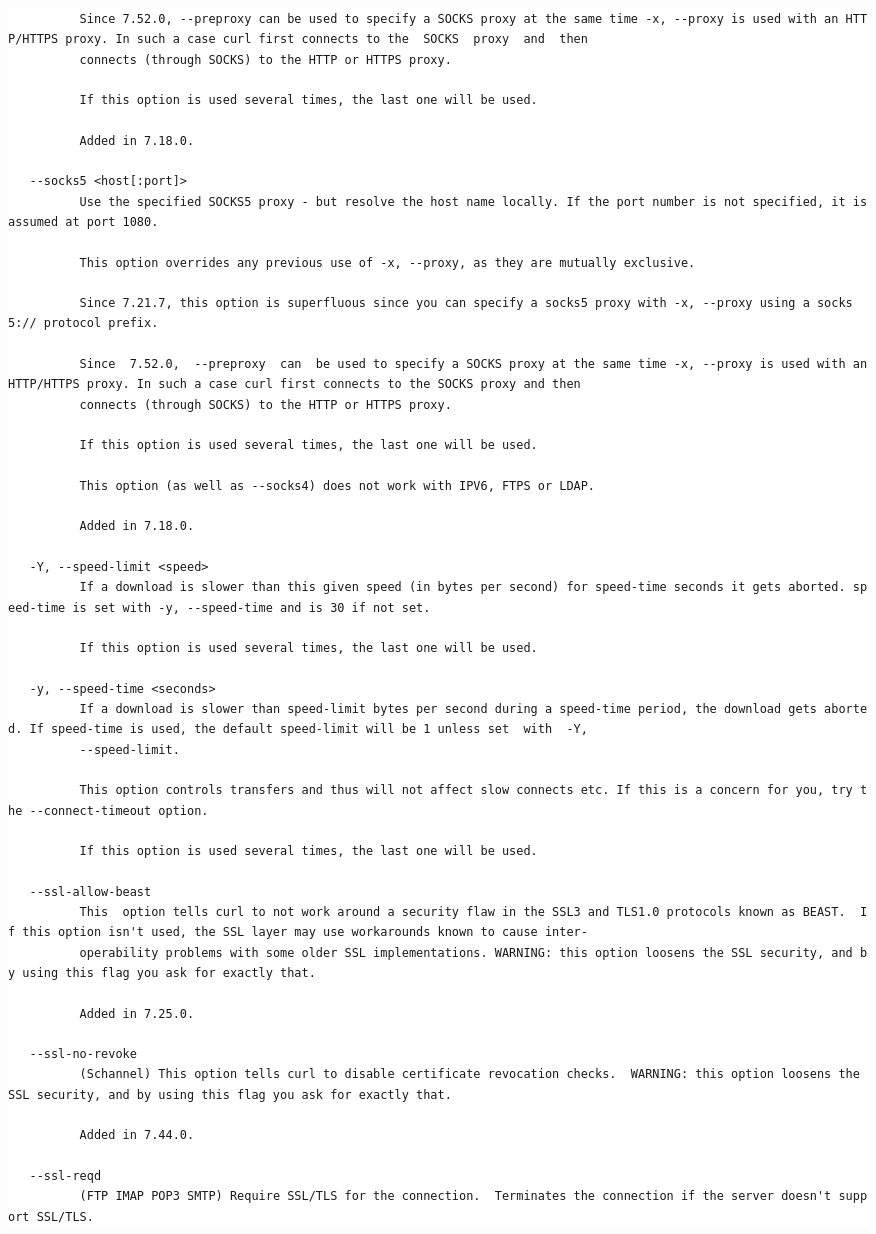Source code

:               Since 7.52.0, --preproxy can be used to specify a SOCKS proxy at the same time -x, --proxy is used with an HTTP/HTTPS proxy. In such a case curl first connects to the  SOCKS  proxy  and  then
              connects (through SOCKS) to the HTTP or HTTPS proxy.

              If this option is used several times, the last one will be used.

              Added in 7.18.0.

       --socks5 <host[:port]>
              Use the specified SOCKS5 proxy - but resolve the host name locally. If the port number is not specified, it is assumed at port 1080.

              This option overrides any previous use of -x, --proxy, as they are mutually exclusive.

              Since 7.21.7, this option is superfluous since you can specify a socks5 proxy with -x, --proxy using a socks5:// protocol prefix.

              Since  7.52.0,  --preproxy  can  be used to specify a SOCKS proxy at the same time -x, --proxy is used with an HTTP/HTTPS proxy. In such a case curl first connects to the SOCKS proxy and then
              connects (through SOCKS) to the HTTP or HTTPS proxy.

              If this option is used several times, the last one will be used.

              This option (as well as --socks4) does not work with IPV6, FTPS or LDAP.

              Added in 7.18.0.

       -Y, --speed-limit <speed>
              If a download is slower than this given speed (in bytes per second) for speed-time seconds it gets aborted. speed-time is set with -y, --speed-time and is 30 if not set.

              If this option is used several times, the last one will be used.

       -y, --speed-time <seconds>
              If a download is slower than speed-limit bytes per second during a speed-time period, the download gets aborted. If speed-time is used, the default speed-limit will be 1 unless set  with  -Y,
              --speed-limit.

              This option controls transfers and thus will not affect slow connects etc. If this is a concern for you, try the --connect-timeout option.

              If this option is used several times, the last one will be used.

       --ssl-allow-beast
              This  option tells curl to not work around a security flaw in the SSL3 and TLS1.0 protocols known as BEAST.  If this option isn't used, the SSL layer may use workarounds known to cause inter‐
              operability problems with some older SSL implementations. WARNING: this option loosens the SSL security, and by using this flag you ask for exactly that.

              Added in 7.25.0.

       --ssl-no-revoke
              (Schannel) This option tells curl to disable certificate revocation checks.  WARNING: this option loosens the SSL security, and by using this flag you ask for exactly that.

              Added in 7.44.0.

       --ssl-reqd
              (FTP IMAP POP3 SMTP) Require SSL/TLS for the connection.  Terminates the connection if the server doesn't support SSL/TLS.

INSTRUCTIONS TO FOLLOW. Pull out every line in the rows above that contains the string "HTTPS". Only matches with the same uppercase and lowercase letters count.

RESPONSE AREA.
:               Since 7.52.0, --preproxy can be used to specify a SOCKS proxy at the same time -x, --proxy is used with an HTTP/HTTPS proxy. In such a case curl first connects to the  SOCKS  proxy  and  then
              connects (through SOCKS) to the HTTP or HTTPS proxy.
              Since  7.52.0,  --preproxy  can  be used to specify a SOCKS proxy at the same time -x, --proxy is used with an HTTP/HTTPS proxy. In such a case curl first connects to the SOCKS proxy and then
              connects (through SOCKS) to the HTTP or HTTPS proxy.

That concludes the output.